Black History Through Music
An interactive Workshop for
Middle & High Schools
Program Overview
Black History Through Music is a high-energy workshop that takes students on a journey from Africa to the present through the sound and story of Black music.
With live demonstrations, call-and-response, and real historical context, students discover how music has carried our memories, documented our struggles, and sparked our movements.
This experience meets students where they are.
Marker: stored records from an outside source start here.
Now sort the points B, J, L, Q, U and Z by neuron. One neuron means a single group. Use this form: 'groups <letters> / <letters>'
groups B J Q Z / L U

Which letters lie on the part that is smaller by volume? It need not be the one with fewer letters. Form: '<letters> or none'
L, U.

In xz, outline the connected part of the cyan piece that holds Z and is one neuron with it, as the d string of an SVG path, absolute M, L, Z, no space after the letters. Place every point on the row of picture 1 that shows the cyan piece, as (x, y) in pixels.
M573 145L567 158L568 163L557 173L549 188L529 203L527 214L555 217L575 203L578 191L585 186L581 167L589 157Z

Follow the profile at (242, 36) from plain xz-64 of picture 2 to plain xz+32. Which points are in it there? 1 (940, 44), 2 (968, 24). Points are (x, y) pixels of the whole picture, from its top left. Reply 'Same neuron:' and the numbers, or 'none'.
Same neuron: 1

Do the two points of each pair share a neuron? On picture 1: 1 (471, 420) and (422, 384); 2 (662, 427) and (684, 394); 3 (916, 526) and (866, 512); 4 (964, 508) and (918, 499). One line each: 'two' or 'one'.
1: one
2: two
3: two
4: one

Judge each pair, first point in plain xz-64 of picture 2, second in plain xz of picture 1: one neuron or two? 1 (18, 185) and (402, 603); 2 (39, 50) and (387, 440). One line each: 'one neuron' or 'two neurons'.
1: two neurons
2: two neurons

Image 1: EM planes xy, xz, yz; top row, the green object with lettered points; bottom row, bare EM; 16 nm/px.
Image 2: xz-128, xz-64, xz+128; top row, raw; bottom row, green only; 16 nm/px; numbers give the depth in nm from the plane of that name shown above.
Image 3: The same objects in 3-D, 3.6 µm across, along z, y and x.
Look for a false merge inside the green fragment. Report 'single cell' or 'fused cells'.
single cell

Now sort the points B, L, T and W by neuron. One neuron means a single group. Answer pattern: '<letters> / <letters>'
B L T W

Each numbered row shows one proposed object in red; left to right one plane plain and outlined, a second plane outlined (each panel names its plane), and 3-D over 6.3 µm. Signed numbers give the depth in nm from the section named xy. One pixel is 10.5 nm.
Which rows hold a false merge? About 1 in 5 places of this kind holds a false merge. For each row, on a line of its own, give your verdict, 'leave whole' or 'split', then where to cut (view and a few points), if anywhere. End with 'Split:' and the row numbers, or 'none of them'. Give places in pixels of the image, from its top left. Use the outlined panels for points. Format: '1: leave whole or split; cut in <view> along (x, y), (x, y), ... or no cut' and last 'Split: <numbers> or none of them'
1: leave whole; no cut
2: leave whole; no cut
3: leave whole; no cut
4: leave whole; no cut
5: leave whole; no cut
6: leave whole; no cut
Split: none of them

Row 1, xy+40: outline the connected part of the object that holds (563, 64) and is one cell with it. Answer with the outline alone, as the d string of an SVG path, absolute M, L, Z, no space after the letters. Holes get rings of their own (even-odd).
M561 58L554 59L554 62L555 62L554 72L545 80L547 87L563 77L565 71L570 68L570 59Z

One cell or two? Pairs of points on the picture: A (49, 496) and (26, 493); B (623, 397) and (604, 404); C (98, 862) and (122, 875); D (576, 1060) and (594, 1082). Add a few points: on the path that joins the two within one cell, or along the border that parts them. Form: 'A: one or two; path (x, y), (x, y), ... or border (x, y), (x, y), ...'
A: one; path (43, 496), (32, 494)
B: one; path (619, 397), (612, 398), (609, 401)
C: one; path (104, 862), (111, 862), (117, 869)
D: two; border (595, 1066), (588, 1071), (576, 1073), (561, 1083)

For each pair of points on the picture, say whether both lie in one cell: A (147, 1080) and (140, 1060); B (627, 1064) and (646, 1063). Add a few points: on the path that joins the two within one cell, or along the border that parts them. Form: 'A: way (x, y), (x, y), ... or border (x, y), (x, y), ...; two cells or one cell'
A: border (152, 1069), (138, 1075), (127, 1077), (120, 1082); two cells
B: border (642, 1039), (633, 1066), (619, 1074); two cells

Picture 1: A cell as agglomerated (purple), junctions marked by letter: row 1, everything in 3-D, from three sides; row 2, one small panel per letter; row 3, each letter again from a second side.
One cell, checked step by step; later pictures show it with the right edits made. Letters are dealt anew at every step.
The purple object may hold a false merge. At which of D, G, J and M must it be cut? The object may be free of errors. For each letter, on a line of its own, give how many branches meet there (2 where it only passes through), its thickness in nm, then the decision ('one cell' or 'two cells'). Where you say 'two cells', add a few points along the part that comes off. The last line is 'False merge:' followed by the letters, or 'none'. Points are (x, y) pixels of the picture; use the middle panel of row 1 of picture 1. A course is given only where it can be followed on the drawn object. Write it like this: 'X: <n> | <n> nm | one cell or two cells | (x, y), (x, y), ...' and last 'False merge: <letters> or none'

It invites them to listen deeper, understand culture through sound, and see themselves in the continuum of Black creativity.
What Students Will learn
By the end of the workshop, students will understand:
How music acts as a time capsule of Black history
The cultural roots of African rhythm and oral tradition
The evolution of sound from spirituals → blues → jazz → soul → hip-hop
How music reflects our experiences through slavery, migration, and liberation
The role of artists in shaping identity, community, and social change
This is history made tangible. History they can feel.
Assembly
Ideal for large groups
High-energy performance experience
30–45 minutes
Classroom Breakouts
Smaller groups
More discussion and interaction
Works well for grade-level rotations
Full-Day Residency
Multiple sessions
Can include songwriting, lyric analysis, or artist Q&A
Ideal for arts integration or cultural weeks
About The Presenter
Amari “Rebel” Johnson is a musician, filmmaker, and educator with over two decades of experience of teaching African American Studies at the primary, secondary, and university levels. He’s performed and taught across the U.S., Africa, the Caribbean, and South America—using music and research to help communities reconnect with culture, identity, and creative power.
Dr. Johnson holds a PhD in Cultural Anthropology from the University of Texas at Austin and is the author of Under a Black Star: the Maroon Impulse in New Orleans (Minnesota 2025).